When Damon Gadson’s mobile auto-detailing business generated $35,000 in sales in a single day, he knew his venture was cruising down the right road. And while he still has hurdles to clear, this accomplishment gave him the confidence he needed to start driving toward expansion.

This sales surge sprouted in the spring of 2010, just two years after 35-year-old Gadson and his wife, Natasha, 34, rolled out Empire Auto Detailers (www.shinemyride.com). Empire specializes in custom auto detailing through its physical location and mobile detailing units equipped with generators, buffers, power washers, and water tanks so there’s never a need to use a client’s resources during off-site visits.
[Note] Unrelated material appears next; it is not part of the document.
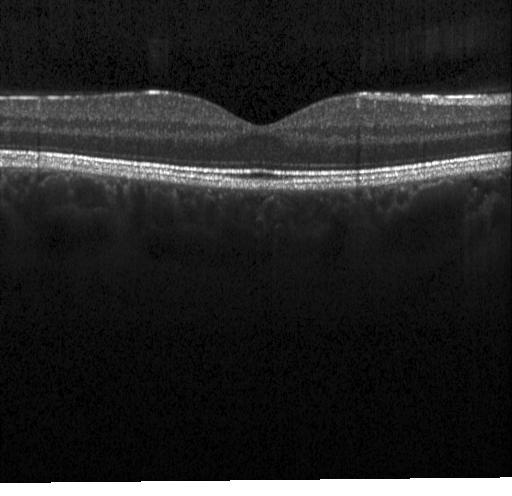
Retinal OCT cross-section showing neither choroidal neovascularization, diabetic macular edema, nor drusen.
The Gadsons invested an initial $15,000 of their personal funds in equipment, chemicals, uniforms, and vans.

Empire’s first physical location opened in July 2010. Its branch, Empire Auto Detailers Baltimore (www.shinemyride2.com), started as mobile-only units as well, and a physical location is scheduled to open in Abingdon, Maryland, this month. The Gadsons are now reaping the benefits of their endeavor, with a sizeable customer base and a host of corporate clients that include Geico, Lockheed Martin, and Choice Hotels. Empire’s corporate clients constitute nearly a third of the company’s business.

A big part of Empire’s growth spurt stemmed from Gadson’s decision to partner with LivingSocial (www.livingsocial.com), a website that offers discounted daily deals from businesses across the country. Through LivingSocial, Empire sold 702 deals in one day, saving customers about 60% off car detailing services. “We made more money in that one day than we did in our entire first year,” says Gadson.
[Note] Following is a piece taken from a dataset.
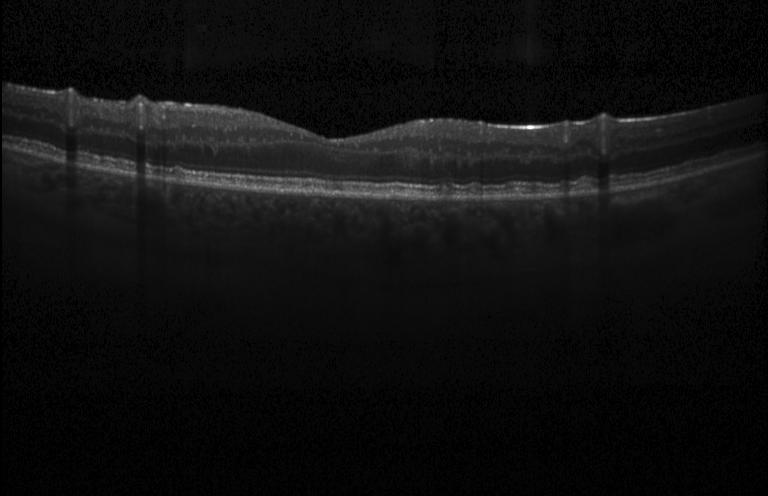 Optical coherence tomography scan.
This B-scan demonstrates multiple drusen.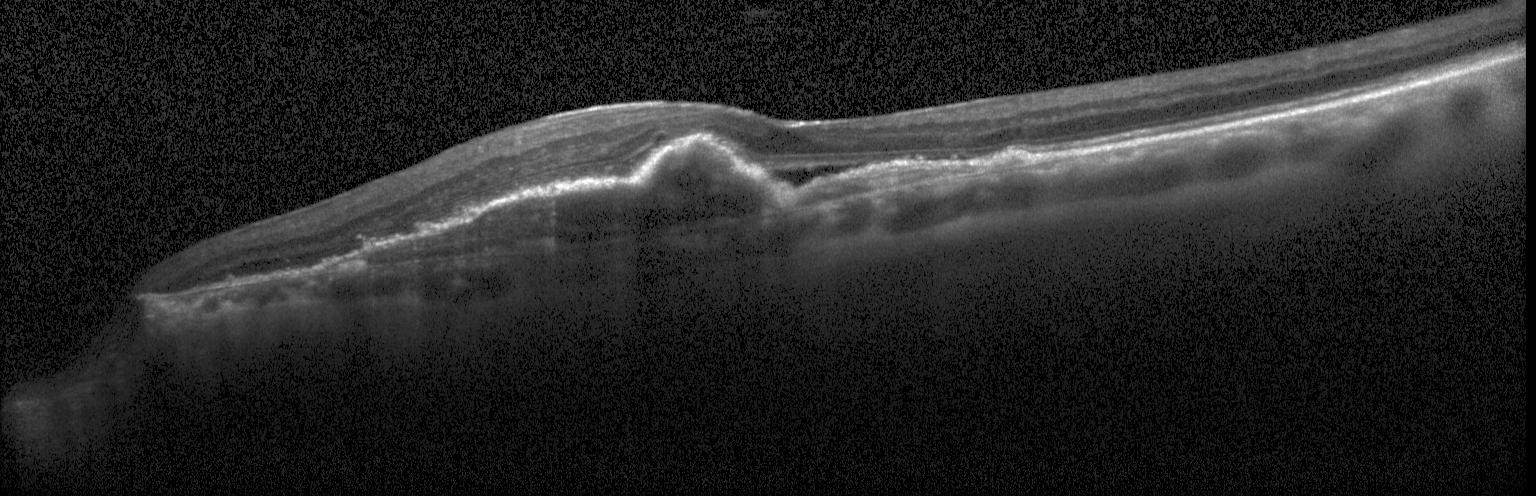
Spectral-domain optical coherence tomography; macular scan; OCT line scan; Heidelberg Spectralis OCT system.
This B-scan demonstrates choroidal neovascularization.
It was a win-win situation for Empire since there was no up-front cost in collaborating with LivingSocial. The company only takes commission from deals sold. “This sort of agreement gives companies an infusion of customers they didn’t have before,” says Gadson, who notes that about 25% of Empire’s business comes from daily deals websites (including Groupon and BuyWithMe), with 20% of those patrons being repeat customers. Empire recoups some of its losses by offering add-ons or other special services to the original deal for an additional cost.
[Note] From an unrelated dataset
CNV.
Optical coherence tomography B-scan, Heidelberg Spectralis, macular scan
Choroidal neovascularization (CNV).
And despite hefty overhead costs that include rent, gas to visit off-site clients, biodegradable chemicals, and labor, the company broke even in 2009 and has since been operating in the black. After clearing the financial hurdle of breaking even and boasting profits, Gadson decided to expand Empire’s reach.

With the help of a corporate lawyer who has licensing experience, he created a licensing agreement to open the Baltimore branch in July 2010. As part of that agreement, the Gadsons’ licensee invested about $10,000 and in return received the full Empire Auto Detailers business plan, consultation, business leads and website, as well as ongoing training and support. The licensee made a separate investment in the equipment and supplies needed to run the business. The licensee also pays Gadson a percentage of revenues each month.

Today, Empire Auto Detailers has nine full-time employees. There are six full-time employees and three service vans at the Beltsville, Maryland, location, along with three full-time employees and two vans serving the Baltimore area. Empire also works with three contractors that help the company offer an array of services, such as window tinting and car alarm installation.

Next on Gadson’s agenda is moving Empire beyond licensing and into franchising, with Atlanta being the target for 2011. But his ultimate goal is to build a reputable, profitable brand strong enough to become a franchise, and attractive enough to sell in the next five to seven years. “In order to sell the business, we have to be a great business,” Gadson says, adding that he believes Empire is unlike any other auto detailer around. “We are trying to change the face of the detailing industry from the soap, bucket, and hose to arriving in uniforms and even coming on-site.”